Trinet was founded by former CEO Martin Babinec in 1988 in San Leandro California and has always been privately held. Information on the current client count and worksite employee size has not been released by the company. Trinet Group is privately held and filed a registration statement with the SEC in August of 2000.

Trinet and Gevity - Merger or Acquisition?

As of March 18, 2009, the Gevity website describes a merger with Trinet. The Trinet website describes the acquisition of Gevity. Trinet is believed to be roughly 35,000 worksite employees and Gevity is over 100,000. This makes Gevity approximately 3 times the size of Trinet. According to the the website of General Atlantic Partners, they are the major investor in Trinet. General Atlanitc Partners is also a major stockholder in Gevity with current ownership at 9.5%. A full analysis of the compelling financial scenario for General Atlantic Partners was described by Ben Graham at seeking Alpha in January 2009.

What’s next for Gevity?

What happens to Gevity clients and internal employees remains to be seen. From a Wall-street financial point of view, Trinet with General Atlantic Partners is buying Gevity and Gevity will cease to be a public company. Many PEO industry experts have lamented the disadvantages of being a public company in the PEO industry. SEC filings and Sarbanes Oxley have required public companies to expose weaknesses that non-public competitors have used for competitive advantage in the PEO marketplace. In addition, websites like the Yahoo finance message board (tracking only public companies) became hotbed of rumor and misinformation that was sometimes used by competitors to torpedo Gevity when competing for an account. This has sometimes been a disadvantage for Gevity and as a private company, they will remove this exposure.

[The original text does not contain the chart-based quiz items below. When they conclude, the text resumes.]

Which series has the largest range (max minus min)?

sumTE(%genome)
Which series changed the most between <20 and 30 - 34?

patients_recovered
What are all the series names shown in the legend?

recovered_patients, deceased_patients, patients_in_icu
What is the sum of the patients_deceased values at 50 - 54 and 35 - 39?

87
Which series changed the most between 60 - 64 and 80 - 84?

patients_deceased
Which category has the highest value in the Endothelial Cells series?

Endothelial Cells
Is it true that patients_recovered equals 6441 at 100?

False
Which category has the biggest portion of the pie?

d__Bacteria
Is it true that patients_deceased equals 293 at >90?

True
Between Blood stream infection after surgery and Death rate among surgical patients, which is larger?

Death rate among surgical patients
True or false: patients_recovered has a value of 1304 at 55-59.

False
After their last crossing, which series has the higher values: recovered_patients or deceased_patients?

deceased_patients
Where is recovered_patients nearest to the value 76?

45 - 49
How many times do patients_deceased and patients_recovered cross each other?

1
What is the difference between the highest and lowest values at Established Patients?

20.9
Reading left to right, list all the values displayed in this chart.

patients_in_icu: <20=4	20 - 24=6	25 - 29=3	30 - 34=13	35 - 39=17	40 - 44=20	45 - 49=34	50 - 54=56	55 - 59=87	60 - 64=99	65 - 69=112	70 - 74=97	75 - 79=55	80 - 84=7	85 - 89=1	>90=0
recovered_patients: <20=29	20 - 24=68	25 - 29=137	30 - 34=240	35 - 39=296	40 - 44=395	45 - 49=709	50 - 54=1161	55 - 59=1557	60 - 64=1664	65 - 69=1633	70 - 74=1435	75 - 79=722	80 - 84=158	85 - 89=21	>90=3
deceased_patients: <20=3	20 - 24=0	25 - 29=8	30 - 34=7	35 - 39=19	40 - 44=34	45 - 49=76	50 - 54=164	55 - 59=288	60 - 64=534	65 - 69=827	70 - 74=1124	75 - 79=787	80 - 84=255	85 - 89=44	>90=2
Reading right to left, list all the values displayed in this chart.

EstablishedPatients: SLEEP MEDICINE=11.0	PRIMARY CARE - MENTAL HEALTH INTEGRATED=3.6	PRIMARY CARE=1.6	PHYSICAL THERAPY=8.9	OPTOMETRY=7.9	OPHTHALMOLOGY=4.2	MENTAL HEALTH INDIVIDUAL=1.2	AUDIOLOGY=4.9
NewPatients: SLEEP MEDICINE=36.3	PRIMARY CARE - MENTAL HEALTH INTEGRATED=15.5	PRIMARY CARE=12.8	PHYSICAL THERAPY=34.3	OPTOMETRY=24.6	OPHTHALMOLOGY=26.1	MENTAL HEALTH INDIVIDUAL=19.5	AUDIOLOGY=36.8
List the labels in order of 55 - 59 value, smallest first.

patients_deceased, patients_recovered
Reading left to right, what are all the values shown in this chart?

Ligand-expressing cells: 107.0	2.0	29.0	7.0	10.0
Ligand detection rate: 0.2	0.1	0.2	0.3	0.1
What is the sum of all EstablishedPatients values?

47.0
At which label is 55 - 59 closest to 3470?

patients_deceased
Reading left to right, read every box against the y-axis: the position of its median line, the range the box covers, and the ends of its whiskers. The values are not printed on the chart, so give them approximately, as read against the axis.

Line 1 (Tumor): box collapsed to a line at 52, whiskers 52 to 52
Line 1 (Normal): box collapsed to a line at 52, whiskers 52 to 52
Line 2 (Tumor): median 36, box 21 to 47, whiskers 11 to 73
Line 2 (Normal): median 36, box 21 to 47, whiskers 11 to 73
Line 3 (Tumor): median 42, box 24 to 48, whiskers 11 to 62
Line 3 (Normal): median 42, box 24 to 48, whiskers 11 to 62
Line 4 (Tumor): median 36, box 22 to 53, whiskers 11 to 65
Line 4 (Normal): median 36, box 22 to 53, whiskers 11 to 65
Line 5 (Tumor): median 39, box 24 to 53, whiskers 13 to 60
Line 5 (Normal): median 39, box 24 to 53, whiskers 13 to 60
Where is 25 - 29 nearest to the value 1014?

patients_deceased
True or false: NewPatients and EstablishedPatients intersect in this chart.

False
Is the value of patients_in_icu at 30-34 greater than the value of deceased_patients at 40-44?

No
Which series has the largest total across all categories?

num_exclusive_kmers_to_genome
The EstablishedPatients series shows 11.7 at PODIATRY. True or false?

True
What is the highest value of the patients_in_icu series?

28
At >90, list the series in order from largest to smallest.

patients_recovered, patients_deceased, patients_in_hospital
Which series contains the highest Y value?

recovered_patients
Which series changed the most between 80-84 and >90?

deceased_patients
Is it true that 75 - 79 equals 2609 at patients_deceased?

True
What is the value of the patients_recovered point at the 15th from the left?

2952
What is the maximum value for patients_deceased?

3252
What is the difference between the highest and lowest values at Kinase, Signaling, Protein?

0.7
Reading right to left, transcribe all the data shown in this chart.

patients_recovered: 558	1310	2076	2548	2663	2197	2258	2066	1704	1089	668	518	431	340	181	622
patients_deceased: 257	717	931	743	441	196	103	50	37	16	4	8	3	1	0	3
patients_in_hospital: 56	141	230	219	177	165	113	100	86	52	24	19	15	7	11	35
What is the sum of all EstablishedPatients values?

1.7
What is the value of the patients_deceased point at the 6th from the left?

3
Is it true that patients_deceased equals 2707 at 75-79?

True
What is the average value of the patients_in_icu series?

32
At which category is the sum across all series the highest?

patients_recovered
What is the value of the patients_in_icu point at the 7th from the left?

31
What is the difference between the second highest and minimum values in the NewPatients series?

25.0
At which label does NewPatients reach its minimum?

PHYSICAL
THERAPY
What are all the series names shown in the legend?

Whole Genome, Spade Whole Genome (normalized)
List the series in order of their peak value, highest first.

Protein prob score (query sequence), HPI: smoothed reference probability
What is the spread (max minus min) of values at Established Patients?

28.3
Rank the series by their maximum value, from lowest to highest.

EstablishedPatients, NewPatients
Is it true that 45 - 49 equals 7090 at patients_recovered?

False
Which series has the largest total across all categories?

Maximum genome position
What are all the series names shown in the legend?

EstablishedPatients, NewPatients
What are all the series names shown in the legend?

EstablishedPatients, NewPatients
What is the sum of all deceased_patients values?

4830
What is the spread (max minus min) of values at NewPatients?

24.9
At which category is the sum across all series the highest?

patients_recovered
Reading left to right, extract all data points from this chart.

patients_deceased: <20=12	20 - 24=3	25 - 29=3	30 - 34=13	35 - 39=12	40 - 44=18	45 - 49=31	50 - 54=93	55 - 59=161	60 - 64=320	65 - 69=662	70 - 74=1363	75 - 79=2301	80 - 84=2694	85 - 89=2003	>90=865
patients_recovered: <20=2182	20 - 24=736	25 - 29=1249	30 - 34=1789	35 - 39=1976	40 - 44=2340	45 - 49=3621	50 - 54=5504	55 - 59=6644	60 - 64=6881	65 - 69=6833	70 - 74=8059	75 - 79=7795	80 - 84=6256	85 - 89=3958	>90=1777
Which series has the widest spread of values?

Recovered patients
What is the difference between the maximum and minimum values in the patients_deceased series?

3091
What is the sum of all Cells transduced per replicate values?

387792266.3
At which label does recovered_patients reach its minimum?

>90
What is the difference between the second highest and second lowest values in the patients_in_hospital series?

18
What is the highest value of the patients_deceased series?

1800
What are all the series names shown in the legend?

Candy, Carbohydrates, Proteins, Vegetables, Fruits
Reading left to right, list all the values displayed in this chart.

Trinet and Gevity - Turf and Target Markets Overlap and Distinctions

Trinet has traditionally pursued accounts that are high wage, high tech and located primarily in California and New England. Gevity has traditionally focused on blue and gray collar accounts in Florida, the Southeast and Texas. Gevity has been trying to grow in California so the Trinet merger is a minor market overlap there. The Gevity brand may remain viable and may continue to be marketed to moderate work comp risk accounts in the Southeast and Texas.

HRMS and Payroll Processing

Although Trinet has a highly regarded IT – services platform using the Oracle owned PeopleSoft products, Gevity also has a strong IT infrastructure with Oracle HRMS platform. In addition Gevity has the IT infrastructure and processing horsepower to run payrolls for 3 times the number of employees currently being serviced on the Trinet PeopleSoft system. TriNet has indicated on their website that the merger would provide a redundant cross- country platform to help offset disaster recovery, earthquakes in California (Trinet in the SF bay Area) and Gevity with hurricanes in Florida. Both companies are considered leaders in the use of technology for their PEO service platforms.

In our opinion, the Gevity Acquisition was a practical way for General Atlantic Partners to increase their stake in the PEO industry and have the resulting entity as a private company. In addition, they got Gevity at a good price. Whether General Atlantic Partners retains Gevity as a separate marketing and financial entity to be later sold remains to be seen.